All that has come to lighted amid an economy that, besides a still-troubling employment problem primarily in the service sector, is humming. Wall Suiting someone to a T is taking up first-quarter growth expectations and market-based indicators of inflation are rising.

That’s why Powell’s tightrope walk this week wish be all the more compelling.

“The market mood has changed,” Mohamed El-Erian, chief economic advisor at Allianz, said Monday on CNBC’s “Grumble Box.” It’s no longer whether yields are going higher, it’s when is the move too big. That’s what the market’s trying to figure out.”

Investors are markedly concerned whether all the stimulus isn’t going overboard and threatening to destabilize the economy over the longer run.

“I can predict that the yellow matches are flashing all over the Fed because of the [yields] move and the steepening of the yield curve, and the Fed may do more to try to control yields,” El-Erian suggested.

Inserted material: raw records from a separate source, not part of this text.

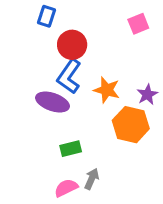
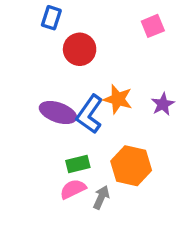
blue L-shape: (69, 76) -> (90, 114), moved
orange hexagon: (131, 125) -> (131, 166), moved
pink semicircle: (66, 188) -> (73, 189), moved

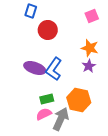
orange star: (118, 99) -> (90, 48), moved
purple star: (163, 104) -> (89, 66), moved
gray arrow: (101, 197) -> (61, 119), size x1.6

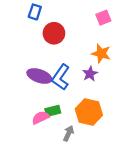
purple star: (89, 66) -> (90, 74), moved
pink semicircle: (44, 114) -> (40, 118), moved
gray arrow: (61, 119) -> (69, 133), size x0.6

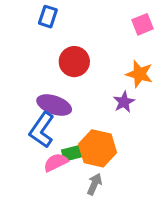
red circle: (54, 33) -> (74, 62), moved
blue L-shape: (61, 77) -> (42, 130), moved
orange hexagon: (89, 112) -> (98, 148), moved

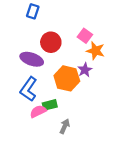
pink square: (143, 24) -> (85, 36), moved, turned -32
purple ellipse: (54, 105) -> (32, 59), moved
orange hexagon: (98, 148) -> (67, 78), moved

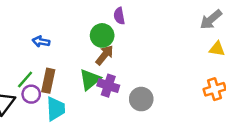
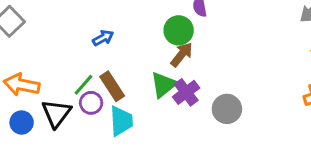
blue arrow: (41, 42) -> (103, 38), turned 140
brown rectangle: (48, 81) -> (112, 86), turned -45
purple cross: (108, 86) -> (186, 92), turned 35

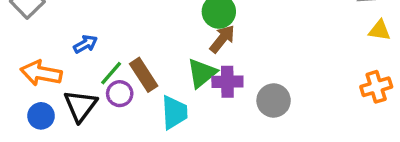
blue arrow: (103, 38) -> (85, 44), moved
purple cross: (186, 92) -> (227, 82), turned 36
cyan trapezoid: (121, 121) -> (174, 112), moved

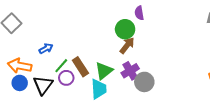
green triangle: (202, 73) -> (104, 71), moved
purple cross: (227, 82) -> (130, 71), turned -30
gray circle: (274, 100) -> (144, 82), moved
blue circle: (41, 116) -> (20, 83), moved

Fed officials have largely dismissed so-called yield curve control to use its bond purchasing power to control rates between several fixed income maturities.

But the market could force the Fed’s hand, and Powell is likely to get asked about where he thickets on what tools the Fed has to calm market issues. He has repeatedly stressed that the central bank has the weapons to control inflation, but deploying those comes with a appraisal. Markets used to low yields and companies accustomed to cheap borrowing costs could get rattled by an unexpected Fed move.

Clue of how clearly the market is watching the issue came Monday morning, when European Central Bank President Christine Lagarde symbolized she is “closely monitoring the evolution of longer-term nominal bond yields.” Her words where enough to calm a jittery demand and turn what had been an opening loss on Wall Street into a mixed market with the Dow up in early afternoon business. Treasury yields were mostly flat on the day.

Tom Lee, managing partner and head of research at Fundstrat Global Advisors, illustrious that his “clients have already expressed some apprehension about this week. Part of this reflects the factors that bond yields have been steadily rising and equity investors are nervous that the bond customer base might reach some sort of ‘breaking point'” during Powell’s testimony.

Powell speaks Tuesday first the Senate Finance Committee when Wednesday to the House Financial Services Committee.